● **WRITTEN REQUEST 1**: Transcribe the part of the Waste Management profit article that begins at the words "Waste Management profit" and stops after "added landfill capacity.".

────────

Waste Management profit rose to $24.8 million in calendar 2017 from $11.5m a year earlier. Photo / File

Waste Management, New Zealand's biggest waste collection and recycling company, drove up sales and profit last year as economic growth underpinned volumes of industrial and construction sector waste and it added landfill capacity.

Profit rose to $24.8 million in calendar 2017 from $11.5m a year earlier, according to the company's annual report. Net profit was helped by a reduction in financing costs while operating earnings rose 6.2 per cent to $129.6m, driven by a 6 per cent gain in revenue to $482m.

A breakdown of revenue shows the biggest gains were made in collections, which rose 7.2 per cent to $315m in 2017, while landfill sales gained 7.5 per cent to about $91m. Recycling revenue fell 9.6 per cent to $23.5m and sales of technical services rose 3.9 per cent to $51m.

────────

● **WRITTEN REQUEST 2**: Update the records from their first line, stopping after the line that has "order: Diptera". Change each "common name" to "vernacular name", leave everything else unchanged, and return only those lines.

────────

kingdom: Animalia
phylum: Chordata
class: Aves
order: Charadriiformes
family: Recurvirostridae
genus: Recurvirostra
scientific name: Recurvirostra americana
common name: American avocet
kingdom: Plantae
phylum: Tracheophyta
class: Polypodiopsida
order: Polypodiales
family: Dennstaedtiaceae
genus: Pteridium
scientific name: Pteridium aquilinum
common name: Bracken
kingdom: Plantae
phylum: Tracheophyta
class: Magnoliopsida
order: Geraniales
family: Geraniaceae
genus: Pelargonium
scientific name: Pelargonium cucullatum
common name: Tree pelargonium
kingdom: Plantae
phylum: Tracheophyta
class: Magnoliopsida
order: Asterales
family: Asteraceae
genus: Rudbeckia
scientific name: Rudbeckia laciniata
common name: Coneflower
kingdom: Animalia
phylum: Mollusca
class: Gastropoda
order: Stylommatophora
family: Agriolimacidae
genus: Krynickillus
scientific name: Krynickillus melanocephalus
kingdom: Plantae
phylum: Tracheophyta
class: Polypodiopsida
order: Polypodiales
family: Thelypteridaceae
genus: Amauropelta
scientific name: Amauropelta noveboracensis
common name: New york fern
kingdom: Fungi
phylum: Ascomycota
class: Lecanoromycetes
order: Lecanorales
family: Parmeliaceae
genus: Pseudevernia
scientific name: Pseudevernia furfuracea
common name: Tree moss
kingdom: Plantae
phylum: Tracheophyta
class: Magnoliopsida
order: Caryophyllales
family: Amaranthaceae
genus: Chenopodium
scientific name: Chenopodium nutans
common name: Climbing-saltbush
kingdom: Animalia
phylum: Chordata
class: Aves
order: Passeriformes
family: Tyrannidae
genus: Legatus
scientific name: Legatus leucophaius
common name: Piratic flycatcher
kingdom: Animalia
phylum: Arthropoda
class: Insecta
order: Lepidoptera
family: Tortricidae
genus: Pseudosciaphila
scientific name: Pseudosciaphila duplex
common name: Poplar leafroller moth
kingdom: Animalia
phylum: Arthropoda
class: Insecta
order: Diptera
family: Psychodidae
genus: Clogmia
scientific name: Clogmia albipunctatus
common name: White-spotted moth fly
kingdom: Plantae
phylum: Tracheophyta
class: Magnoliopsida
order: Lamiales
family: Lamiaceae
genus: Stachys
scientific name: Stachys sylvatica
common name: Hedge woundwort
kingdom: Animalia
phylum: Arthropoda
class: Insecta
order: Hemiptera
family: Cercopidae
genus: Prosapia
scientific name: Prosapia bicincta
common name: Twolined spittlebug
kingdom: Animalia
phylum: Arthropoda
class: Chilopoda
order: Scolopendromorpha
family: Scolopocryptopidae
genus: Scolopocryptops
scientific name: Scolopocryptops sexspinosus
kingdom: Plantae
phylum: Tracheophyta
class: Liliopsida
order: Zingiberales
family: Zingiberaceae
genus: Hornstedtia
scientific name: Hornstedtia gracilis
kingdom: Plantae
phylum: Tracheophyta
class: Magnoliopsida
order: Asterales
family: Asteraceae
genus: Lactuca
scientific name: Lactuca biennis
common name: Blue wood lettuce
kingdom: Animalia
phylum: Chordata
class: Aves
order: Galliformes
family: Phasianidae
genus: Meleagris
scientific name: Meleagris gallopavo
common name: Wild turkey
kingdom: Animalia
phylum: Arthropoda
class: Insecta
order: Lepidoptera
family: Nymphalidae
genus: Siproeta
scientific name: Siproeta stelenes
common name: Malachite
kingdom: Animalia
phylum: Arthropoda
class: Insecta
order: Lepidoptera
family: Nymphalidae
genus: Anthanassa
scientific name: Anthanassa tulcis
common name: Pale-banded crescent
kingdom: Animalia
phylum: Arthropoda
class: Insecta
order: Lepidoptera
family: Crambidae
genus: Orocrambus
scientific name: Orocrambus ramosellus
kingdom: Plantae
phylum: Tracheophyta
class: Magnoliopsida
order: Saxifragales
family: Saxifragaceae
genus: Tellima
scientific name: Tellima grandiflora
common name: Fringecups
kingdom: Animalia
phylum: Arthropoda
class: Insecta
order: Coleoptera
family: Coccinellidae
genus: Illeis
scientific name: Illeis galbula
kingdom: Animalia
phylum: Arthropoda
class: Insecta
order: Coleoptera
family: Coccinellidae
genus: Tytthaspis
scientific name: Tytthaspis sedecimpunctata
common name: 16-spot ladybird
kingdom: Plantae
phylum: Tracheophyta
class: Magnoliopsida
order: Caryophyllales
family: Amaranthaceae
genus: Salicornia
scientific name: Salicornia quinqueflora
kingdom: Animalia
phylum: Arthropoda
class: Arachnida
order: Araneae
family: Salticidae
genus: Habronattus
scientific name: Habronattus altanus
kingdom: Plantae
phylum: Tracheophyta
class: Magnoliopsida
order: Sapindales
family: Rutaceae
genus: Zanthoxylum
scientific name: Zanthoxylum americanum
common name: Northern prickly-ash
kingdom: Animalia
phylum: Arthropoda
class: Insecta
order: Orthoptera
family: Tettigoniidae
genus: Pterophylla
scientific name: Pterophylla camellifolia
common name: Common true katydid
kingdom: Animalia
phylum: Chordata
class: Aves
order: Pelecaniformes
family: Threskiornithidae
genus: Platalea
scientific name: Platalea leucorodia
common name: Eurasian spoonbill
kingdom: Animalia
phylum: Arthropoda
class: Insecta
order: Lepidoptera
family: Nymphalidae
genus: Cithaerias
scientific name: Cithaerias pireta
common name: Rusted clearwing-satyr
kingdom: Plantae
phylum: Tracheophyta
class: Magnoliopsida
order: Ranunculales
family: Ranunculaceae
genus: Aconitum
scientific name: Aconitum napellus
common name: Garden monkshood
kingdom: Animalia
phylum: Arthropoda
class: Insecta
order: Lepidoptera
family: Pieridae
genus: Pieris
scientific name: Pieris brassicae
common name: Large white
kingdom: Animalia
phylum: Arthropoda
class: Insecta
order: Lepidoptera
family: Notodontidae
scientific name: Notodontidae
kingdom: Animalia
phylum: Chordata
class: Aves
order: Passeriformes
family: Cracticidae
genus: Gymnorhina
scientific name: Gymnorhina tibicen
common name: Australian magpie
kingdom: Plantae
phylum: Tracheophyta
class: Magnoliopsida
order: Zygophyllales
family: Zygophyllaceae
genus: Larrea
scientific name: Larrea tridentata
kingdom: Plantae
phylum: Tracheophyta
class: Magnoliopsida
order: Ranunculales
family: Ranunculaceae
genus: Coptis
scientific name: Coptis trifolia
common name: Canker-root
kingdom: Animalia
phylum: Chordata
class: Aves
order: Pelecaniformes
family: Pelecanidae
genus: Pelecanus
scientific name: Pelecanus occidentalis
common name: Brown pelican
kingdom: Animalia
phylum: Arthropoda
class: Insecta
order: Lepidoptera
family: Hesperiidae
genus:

────────

● **RESULT 1**:
Waste Management profit rose to $24.8 million in calendar 2017 from $11.5m a year earlier. Photo / File

Waste Management, New Zealand's biggest waste collection and recycling company, drove up sales and profit last year as economic growth underpinned volumes of industrial and construction sector waste and it added landfill capacity.

● **RESULT 2**:
kingdom: Animalia
phylum: Chordata
class: Aves
order: Charadriiformes
family: Recurvirostridae
genus: Recurvirostra
scientific name: Recurvirostra americana
vernacular name: American avocet
kingdom: Plantae
phylum: Tracheophyta
class: Polypodiopsida
order: Polypodiales
family: Dennstaedtiaceae
genus: Pteridium
scientific name: Pteridium aquilinum
vernacular name: Bracken
kingdom: Plantae
phylum: Tracheophyta
class: Magnoliopsida
order: Geraniales
family: Geraniaceae
genus: Pelargonium
scientific name: Pelargonium cucullatum
vernacular name: Tree pelargonium
kingdom: Plantae
phylum: Tracheophyta
class: Magnoliopsida
order: Asterales
family: Asteraceae
genus: Rudbeckia
scientific name: Rudbeckia laciniata
vernacular name: Coneflower
kingdom: Animalia
phylum: Mollusca
class: Gastropoda
order: Stylommatophora
family: Agriolimacidae
genus: Krynickillus
scientific name: Krynickillus melanocephalus
kingdom: Plantae
phylum: Tracheophyta
class: Polypodiopsida
order: Polypodiales
family: Thelypteridaceae
genus: Amauropelta
scientific name: Amauropelta noveboracensis
vernacular name: New york fern
kingdom: Fungi
phylum: Ascomycota
class: Lecanoromycetes
order: Lecanorales
family: Parmeliaceae
genus: Pseudevernia
scientific name: Pseudevernia furfuracea
vernacular name: Tree moss
kingdom: Plantae
phylum: Tracheophyta
class: Magnoliopsida
order: Caryophyllales
family: Amaranthaceae
genus: Chenopodium
scientific name: Chenopodium nutans
vernacular name: Climbing-saltbush
kingdom: Animalia
phylum: Chordata
class: Aves
order: Passeriformes
family: Tyrannidae
genus: Legatus
scientific name: Legatus leucophaius
vernacular name: Piratic flycatcher
kingdom: Animalia
phylum: Arthropoda
class: Insecta
order: Lepidoptera
family: Tortricidae
genus: Pseudosciaphila
scientific name: Pseudosciaphila duplex
vernacular name: Poplar leafroller moth
kingdom: Animalia
phylum: Arthropoda
class: Insecta
order: Diptera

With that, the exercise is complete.